La figure ci-dessous illustre comment de tels équilibres peuvent se former dans un simple graphique de l'offre et de la demande. Dans les tableaux ci-dessous, nous mesurons les prix et les quantités sur l'axe des abscisses et sur l'axe des ordonnées, respectivement; de plus, la ligne grise horizontale k représente une courbe d’offre, tandis que la ligne noire raide D représente une courbe de demande, sur le marché des facteurs productifs locaux. Supposons que la demande et l'offre montent en réaction à une information sur un choc global positif thêta. Considérons maintenant qu'un choc global est connu par les vendeurs qui déplacent l'offre vers le haut (flèche grise pointillée). Dans le panel (a) je représente un cas dans lequel la demande ne bouge pas car les acheteurs n'ont aucune information sur le thêta: dans un tel cas, le prix de l'équilibre r devient négatif pour que le marché absorbe une offre plus importante.
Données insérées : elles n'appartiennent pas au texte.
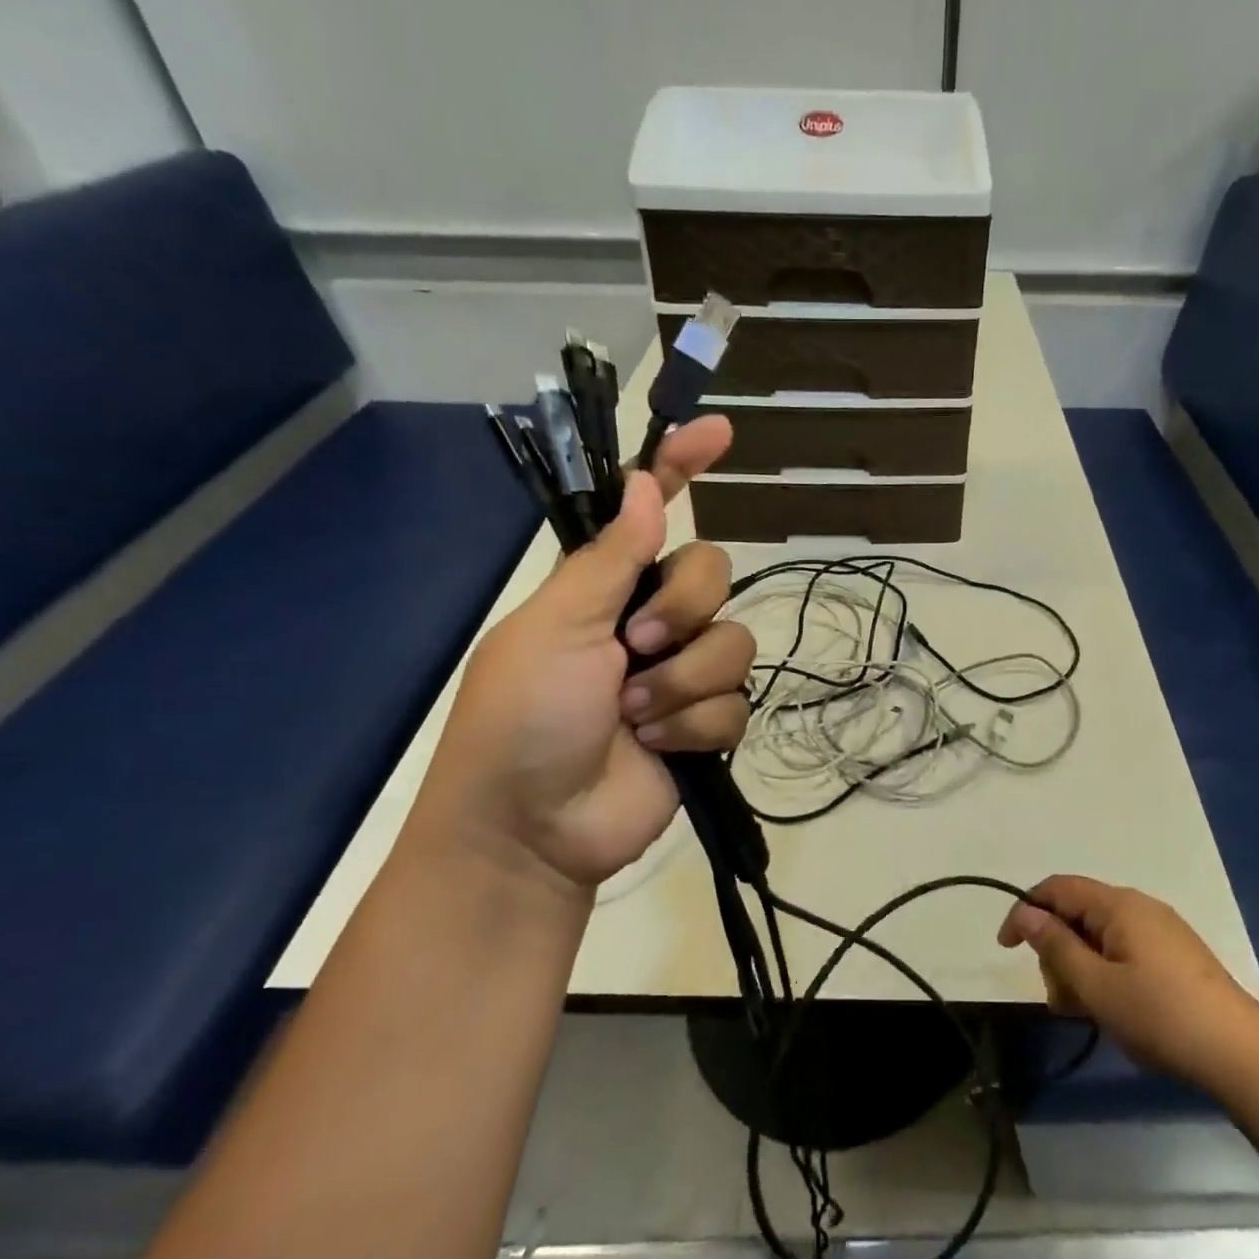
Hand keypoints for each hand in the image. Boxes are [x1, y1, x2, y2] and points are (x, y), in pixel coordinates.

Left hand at [410, 417, 754, 894]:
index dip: (683, 468)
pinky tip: (658, 745)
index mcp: (604, 588)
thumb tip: (646, 482)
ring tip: (635, 716)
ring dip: (683, 682)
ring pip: (733, 643)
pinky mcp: (704, 725)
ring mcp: (680, 675)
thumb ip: (610, 558)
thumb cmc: (524, 716)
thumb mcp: (557, 627)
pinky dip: (694, 725)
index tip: (722, 432)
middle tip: (634, 648)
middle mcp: (648, 622)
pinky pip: (735, 703)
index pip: (652, 513)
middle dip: (680, 611)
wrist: (536, 826)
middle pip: (712, 575)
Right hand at [998, 875, 1258, 1081]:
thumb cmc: (1159, 1015)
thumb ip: (1055, 945)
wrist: (1241, 1054)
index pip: (1057, 889)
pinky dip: (1104, 974)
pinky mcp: (1175, 956)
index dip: (1025, 911)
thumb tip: (1026, 912)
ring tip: (1084, 1014)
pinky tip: (1110, 1010)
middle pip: (1077, 914)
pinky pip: (1123, 952)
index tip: (1006, 948)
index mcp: (1118, 905)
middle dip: (1057, 952)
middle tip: (1059, 999)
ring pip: (1099, 937)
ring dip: (1079, 969)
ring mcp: (1161, 931)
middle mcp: (1139, 907)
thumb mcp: (1096, 984)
Dans le tableau (b) j'illustre le cas où les acheteurs disposent d'une information complète: la demande monte (flèche noire) et le prix d'équilibre se déplace à droite. En particulier, lorsque la demande se déplace plus que l'offre, le prix d'équilibre devient positif. Dans ces conditions, l'équilibre comme celui tracé dans le panneau (c) peut émerger. Dans un tel équilibre, les acheteurs ne reçoivent qu'une information partielle sur le thêta, de sorte que la demande augmente juste assez pour que les prix restent arbitrairement proches de leur valeur stationnaire. Dans cette configuration, la réaction des prix au choc global peut être si faible que tout bruit idiosyncrasique - aussi petit soit-il - peut rendre les acheteurs partiellement informés et ainsi atteindre l'équilibre.
Dans l'article, je présente d'abord un modèle stylisé pour discuter du mécanisme principal. Ensuite, j'introduis un macro-modèle plus standard pour montrer que le même mécanisme peut avoir des fondements micro DSGE standard et que les enjeux précédents se répercutent dans des modèles plus riches.
Ces résultats apportent un éclairage nouveau sur la nature des rigidités des prix. Les travaux antérieurs s'appuient généralement sur des frictions dans la disponibilité ou l'utilisation de l'information sur le coût marginaux pour expliquer pourquoi les producteurs n'ajustent pas facilement les prix. La fixation des prix à la Calvo (Calvo, 1983), les coûts des menus (Sheshinski et Yoram, 1977), l'inattention (Reis, 2006) ou l'inattention rationnelle (Wienderholt et Mackowiak, 2009) sont quelques exemples populaires d'une littérature en constante augmentation. En revanche, les producteurs perçoivent précisément leurs coûts marginaux et ne sont pas contraints de fixer leurs prix.